SOAL LATIHAN:
a) Tentukan apakah tiap pernyataan di bawah ini sesuai dengan teks tentang Mabini dan revolusi Filipina. Jawab ya atau tidak, lalu kutip kata-kata penentu dari teks itu tanpa diubah: (i) Mabini menjabat Menteri Luar Negeri Filipina. (ii) Aguinaldo ditangkap oleh rombongan militer Amerika setelah terpedaya. (iii) Mabini bersedia menerima kemerdekaan Filipina yang kurang dari 100%.
b) Sambung teks tentang Mabini dan revolusi Filipina mulai dari kalimat terakhirnya.

==== TEKS KUTIPAN

Hal yang terakhir ini kelihatan benar dalam jalannya revolusi Filipina, dibelakangnya peristiwa Bonaficio. Entah karena ia sudah merasa lemah di lapangan militer melawan Amerika, entah karena keduanya kaum borjuis Filipina yang ingin damai, entah karena keduanya, maka Presiden Aguinaldo sudah lama mengadakan perhubungan (rahasia) dengan Amerika. Aquinaldo sudah siap sedia menerima kemerdekaan Filipina yang kurang dari 100%. 
Mabini sudah lama gelisah tentang ini. Mabini adalah seorang ahli Yuris, yang banyak memusingkan kepala laksamana Amerika dalam perdebatan tentang kemerdekaan dan undang-undang internasional, dan tetap berpendirian merebut kemerdekaan 100%. Tetapi karena sebenarnya Mabini baru memasuki gelanggang revolusi dan mungkin juga berhubung dengan terganggunya kesehatannya “subleme paralytic” orang lumpuh yang luhur, menteri luar negeri Filipina ini, belum bisa mendalamkan paham serta pengaruhnya di kalangan rakyat. Setelah pecah kabar, bahwa Aguinaldo hendak mengadakan perdamaian atas perjanjian yang merugikan atas Filipina merdeka, maka ia sebagai Menteri Luar Negeri, mengucapkan, bahwa perdamaian semacam itu adalah tanggungan Aguinaldo sendiri. Jadi bukannya dengan persetujuan Menteri Luar Negeri, ataupun dengan persetujuan rakyat. Sekian Mabini!
Apabila terdengar kabar, bahwa Aguinaldo, terpedaya dan ditangkap oleh salah satu rombongan militer Amerika, maka orang Lumpuh Luhur kian kemari menjumpai dan mengobarkan semangat pasukan dan pemimpin gerilya, untuk meneruskan perjuangan.
 Terkepung pada satu rumah tani bersama-sama kaum gerilya berpakaian tani, maka opsir pemimpin rombongan Amerika berteriak memerintahkan “Semua orang dalam rumah mesti berdiri”. Yang tiada bisa berdiri, ialah orang Lumpuh Luhur, Menteri Luar Negeri Republik Filipina yang pertama, Mabini segera dikenal dan ditangkap.

========
==== BARIS TERDAFTAR

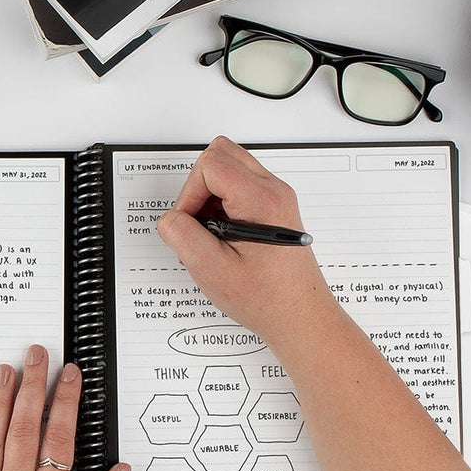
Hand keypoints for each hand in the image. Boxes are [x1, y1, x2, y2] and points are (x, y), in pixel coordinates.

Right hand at [156, 137, 338, 346]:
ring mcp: (277, 197)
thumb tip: (171, 218)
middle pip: (222, 153)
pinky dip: (223, 203)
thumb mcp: (212, 270)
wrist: (299, 316)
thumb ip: (182, 236)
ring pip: (231, 167)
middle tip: (198, 222)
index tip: (190, 224)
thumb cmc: (267, 298)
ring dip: (210, 195)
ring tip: (211, 233)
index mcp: (261, 201)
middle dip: (199, 185)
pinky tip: (223, 237)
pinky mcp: (274, 207)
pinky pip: (240, 186)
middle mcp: (274, 191)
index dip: (189, 192)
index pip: (211, 164)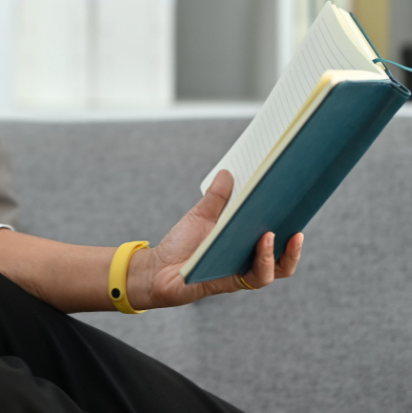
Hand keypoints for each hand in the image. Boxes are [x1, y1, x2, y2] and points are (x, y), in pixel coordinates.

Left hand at [128, 169, 303, 308]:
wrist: (158, 269)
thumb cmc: (181, 244)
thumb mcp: (200, 216)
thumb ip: (216, 198)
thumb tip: (228, 172)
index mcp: (245, 241)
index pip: (276, 233)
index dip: (290, 219)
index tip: (297, 198)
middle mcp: (250, 259)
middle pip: (285, 252)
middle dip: (295, 237)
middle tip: (297, 213)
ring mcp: (243, 272)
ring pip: (277, 268)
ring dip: (281, 251)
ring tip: (274, 231)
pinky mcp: (233, 282)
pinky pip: (257, 276)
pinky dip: (263, 260)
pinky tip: (262, 241)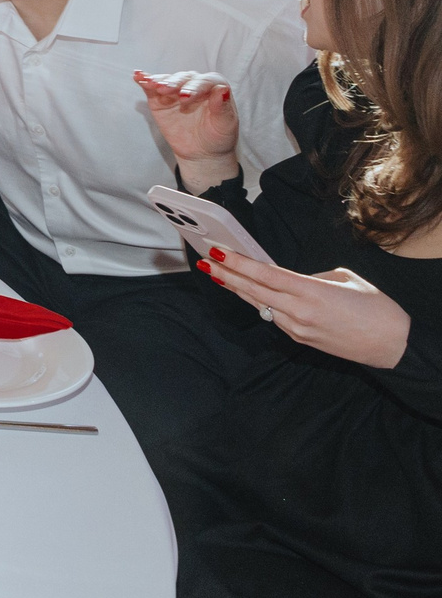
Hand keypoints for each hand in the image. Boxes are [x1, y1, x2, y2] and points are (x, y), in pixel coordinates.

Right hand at [133, 71, 241, 184]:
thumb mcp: (225, 125)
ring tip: (151, 84)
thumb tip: (222, 89)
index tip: (185, 98)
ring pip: (168, 80)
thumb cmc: (217, 136)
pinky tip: (138, 76)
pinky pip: (152, 88)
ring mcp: (176, 91)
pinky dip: (145, 81)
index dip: (195, 88)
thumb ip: (223, 107)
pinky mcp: (159, 99)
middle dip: (174, 84)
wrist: (201, 151)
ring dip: (159, 81)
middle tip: (166, 91)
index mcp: (214, 87)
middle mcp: (195, 84)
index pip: (204, 82)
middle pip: (184, 79)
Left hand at [200, 251, 410, 367]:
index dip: (238, 264)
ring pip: (260, 304)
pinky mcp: (299, 339)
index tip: (217, 252)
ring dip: (238, 289)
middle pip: (254, 290)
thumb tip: (292, 278)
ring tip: (219, 274)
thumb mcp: (345, 280)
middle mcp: (299, 311)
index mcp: (311, 292)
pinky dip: (259, 302)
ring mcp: (297, 328)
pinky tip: (248, 292)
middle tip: (205, 262)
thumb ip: (313, 277)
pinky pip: (274, 317)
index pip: (265, 275)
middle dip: (227, 275)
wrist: (393, 345)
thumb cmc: (376, 308)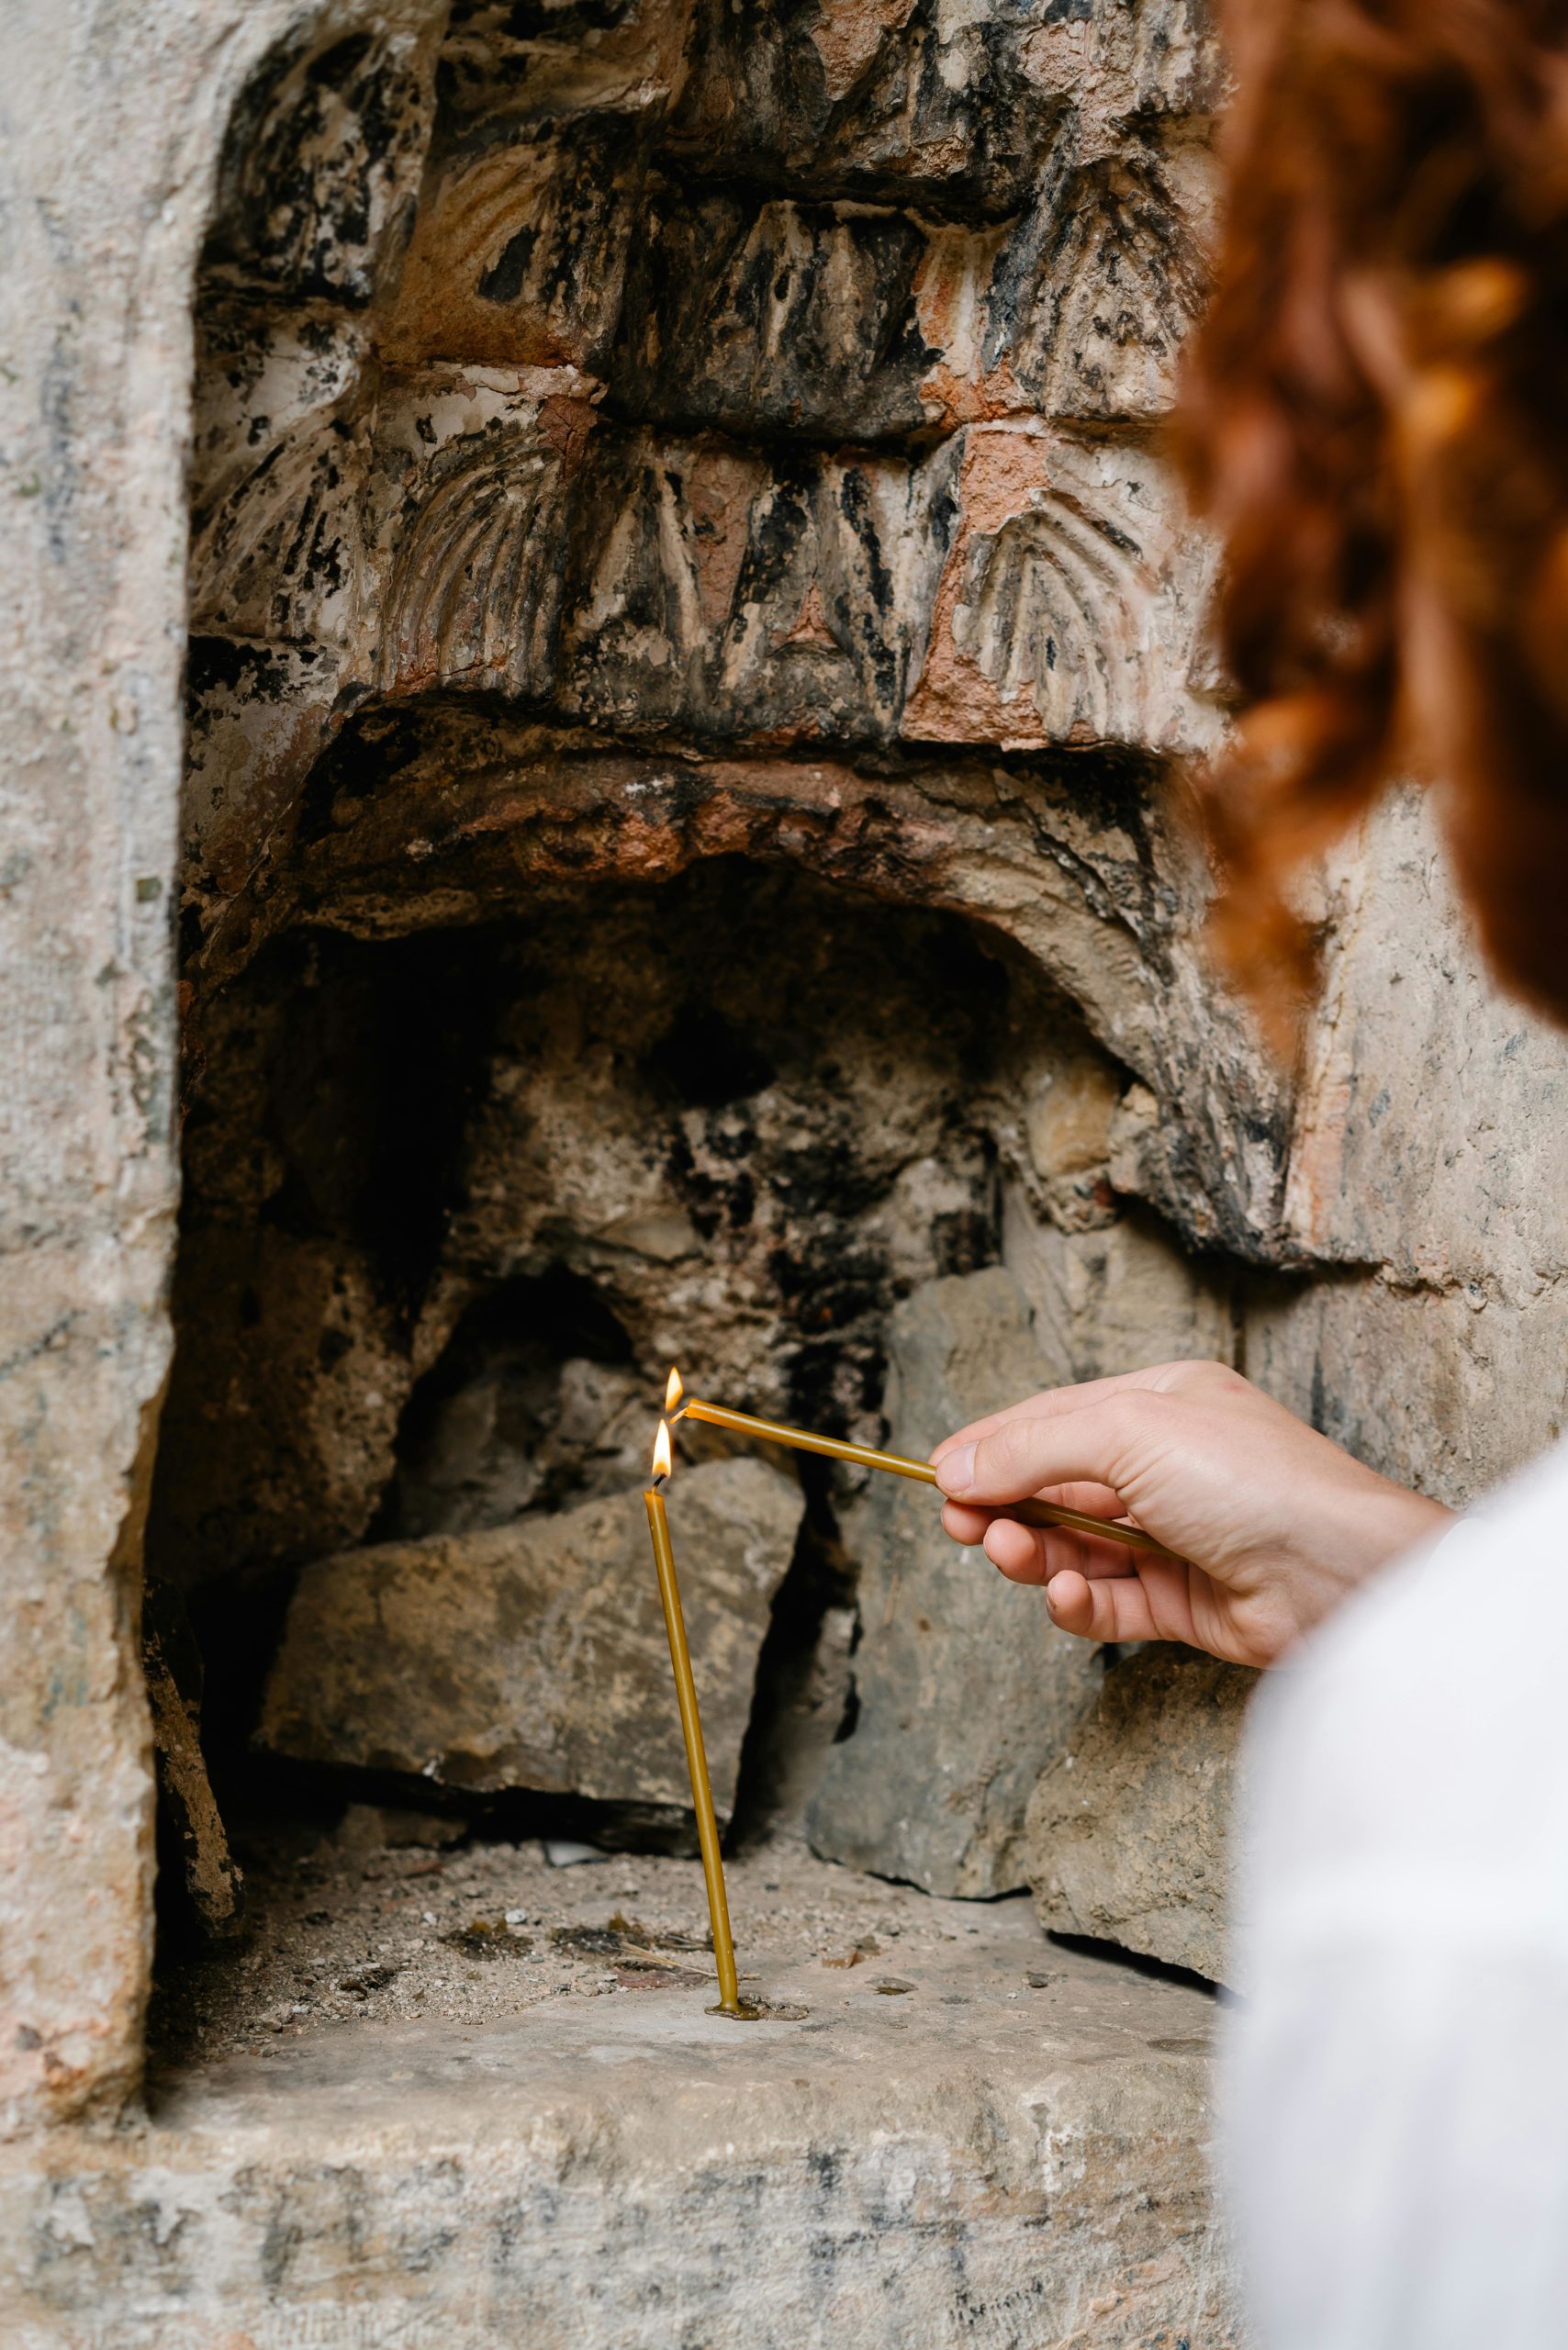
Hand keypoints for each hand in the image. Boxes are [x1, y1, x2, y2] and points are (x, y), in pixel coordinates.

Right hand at [931, 1359, 1452, 1666]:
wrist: (1340, 1573)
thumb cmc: (1254, 1480)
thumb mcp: (1128, 1433)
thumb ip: (1033, 1450)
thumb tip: (957, 1469)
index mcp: (1163, 1404)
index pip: (1055, 1418)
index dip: (992, 1446)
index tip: (937, 1474)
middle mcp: (1168, 1467)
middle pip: (1057, 1486)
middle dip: (1004, 1503)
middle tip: (959, 1524)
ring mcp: (1176, 1538)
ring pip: (1074, 1548)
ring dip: (1031, 1553)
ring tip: (1008, 1553)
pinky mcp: (1184, 1604)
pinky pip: (1107, 1603)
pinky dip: (1075, 1601)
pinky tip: (1062, 1594)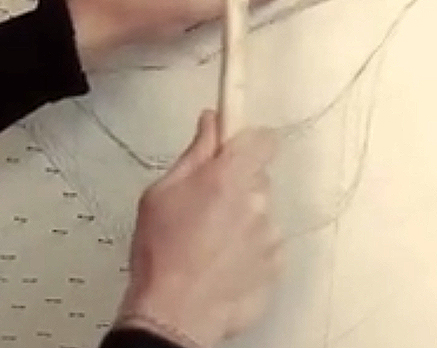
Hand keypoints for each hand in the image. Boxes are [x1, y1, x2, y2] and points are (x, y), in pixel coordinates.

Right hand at [115, 110, 282, 347]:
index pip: (264, 140)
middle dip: (237, 186)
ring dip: (242, 222)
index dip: (250, 141)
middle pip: (258, 179)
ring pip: (261, 215)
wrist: (174, 313)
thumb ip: (195, 153)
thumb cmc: (160, 253)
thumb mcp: (161, 193)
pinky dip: (248, 252)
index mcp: (230, 177)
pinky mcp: (276, 267)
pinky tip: (221, 264)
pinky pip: (265, 247)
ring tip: (209, 244)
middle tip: (206, 206)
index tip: (236, 146)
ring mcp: (271, 237)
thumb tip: (211, 122)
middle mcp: (258, 203)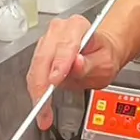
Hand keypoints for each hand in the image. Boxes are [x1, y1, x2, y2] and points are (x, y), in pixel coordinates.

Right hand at [25, 15, 127, 129]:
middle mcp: (58, 30)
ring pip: (36, 66)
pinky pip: (34, 73)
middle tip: (44, 106)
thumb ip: (90, 64)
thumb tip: (77, 64)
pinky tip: (41, 105)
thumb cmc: (102, 56)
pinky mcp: (40, 54)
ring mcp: (47, 41)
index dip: (59, 64)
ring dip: (37, 90)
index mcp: (77, 26)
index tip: (55, 81)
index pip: (65, 45)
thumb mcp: (105, 63)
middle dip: (42, 84)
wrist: (98, 54)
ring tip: (43, 112)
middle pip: (44, 57)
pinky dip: (36, 90)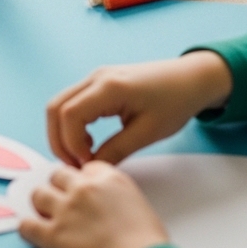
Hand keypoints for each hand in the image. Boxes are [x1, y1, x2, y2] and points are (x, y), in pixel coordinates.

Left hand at [20, 161, 167, 247]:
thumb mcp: (140, 208)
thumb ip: (117, 199)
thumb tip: (105, 209)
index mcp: (110, 179)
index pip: (86, 168)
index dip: (82, 182)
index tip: (80, 191)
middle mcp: (84, 189)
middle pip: (58, 176)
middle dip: (59, 188)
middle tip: (61, 203)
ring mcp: (65, 210)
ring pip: (38, 195)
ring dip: (41, 206)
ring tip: (46, 218)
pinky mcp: (51, 236)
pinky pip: (25, 225)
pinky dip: (28, 230)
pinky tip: (34, 236)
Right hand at [47, 52, 232, 166]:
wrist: (190, 79)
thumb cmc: (175, 102)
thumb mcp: (148, 132)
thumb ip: (117, 150)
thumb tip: (92, 169)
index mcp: (109, 87)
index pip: (70, 115)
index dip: (71, 144)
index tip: (87, 164)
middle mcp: (96, 77)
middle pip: (55, 107)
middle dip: (58, 140)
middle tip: (75, 165)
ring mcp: (95, 77)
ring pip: (60, 104)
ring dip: (63, 133)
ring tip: (82, 156)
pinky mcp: (99, 83)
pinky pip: (72, 103)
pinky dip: (71, 125)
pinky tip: (89, 143)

========

JAWABAN PER BUTIR:
a)
(i) Ya: "ia sebagai Menteri Luar Negeri"
(ii) Ya: "Aguinaldo, terpedaya dan ditangkap oleh salah satu rombongan militer Amerika"
(iii) Tidak: "tetap berpendirian merebut kemerdekaan 100%"

b)
Aguinaldo, Presiden Revolusi Filipina, pada masa itu (1901) baru berumur lebih kurang 30 tahun, bersumpah kepada pemerintah Amerika tiada akan mencampuri politik, selama bendera Amerika berkibar di Filipina. Dengan subsidi yang besar setiap tahun, presiden pertama di Republik, yang pertama pula timbul di Asia, sampai sekarang hidup dengan damai di tengah ribuan Veteran Revolusi, yang oleh pemerintah Amerika diizinkan melakukan ulang tahunnya.
Mabini dengan ratusan teman seperjuangan yang tak mau bersumpah setia kepada bendera Amerika dibuang ke pulau Guam, yang diamasa itu penuh wabah penyakit dan meninggal di sana.
Dalam perundingan perdamaian di Paris antara wakil Filipina dengan Amerika, Filipina terbelit oleh ular diplomasi dan terjual oleh Spanyol kepada Amerika, Filipina dijadikan “American Protectorate” nama lain untuk status penjajahan.
Demikianlah akhiran sedih tragis Republik pertama di seluruh Asia, Afrika, yang didirikan oleh satu suku bangsa Indonesia di Pacific, yang mengagumkan dan menggemparkan dunia pada akhir abad ke 19.
Rupanya masyarakat dan sejarah Filipina dimasa itu belum membenarkan pembagian pekerjaan serta koordinasi seperti berikut: urusan organisasi revolusioner di bawah pimpinan Bonifacio, urusan negara dan kemiliteran di bawah pimpinan Presiden Aguinaldo, dan urusan luar negeri di bawah pimpinan yuris revolusioner Mabini.
Revolusi nasional dan sosial Filipina berhasil kepalang tanggung, Amerika menjadi “pelindung” dan tuan tanah terus merajalela.
Imperialis Amerika segera mengadakan perubahan di segala lapangan. Jose Rizal ikut diperingati, dan programnya dijalankan. Bukan terutama karana baik hati. Tetapi karena sesuai dengan kepentingan kapitalisme modern di Amerika, dan juta karena Uncle Sam mengakui hebatnya tikaman bolo gerilya Filipina di medan pertempuran.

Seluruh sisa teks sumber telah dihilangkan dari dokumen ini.